Stored records

════════════════

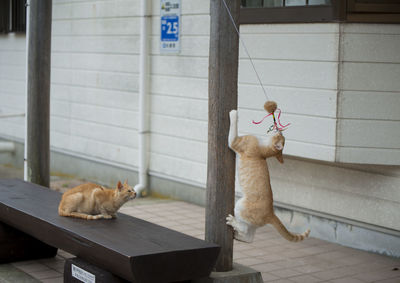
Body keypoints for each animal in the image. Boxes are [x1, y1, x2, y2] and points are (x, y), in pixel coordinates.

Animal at [225, 105, 310, 243]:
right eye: (282, 135)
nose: (280, 130)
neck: (264, 149)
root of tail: (271, 213)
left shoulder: (235, 142)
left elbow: (233, 126)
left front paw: (234, 113)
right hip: (251, 221)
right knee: (249, 237)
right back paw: (237, 236)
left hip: (240, 206)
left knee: (244, 229)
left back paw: (232, 222)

════════════════

Take the line with "root of tail: (271, 213)" and all lines after it through the end of the records, and write them out exactly; include nothing else.

root of tail: (271, 213)
left shoulder: (235, 142)
left elbow: (233, 126)
left front paw: (234, 113)
right hip: (251, 221)
right knee: (249, 237)
right back paw: (237, 236)
left hip: (240, 206)
left knee: (244, 229)
left back paw: (232, 222)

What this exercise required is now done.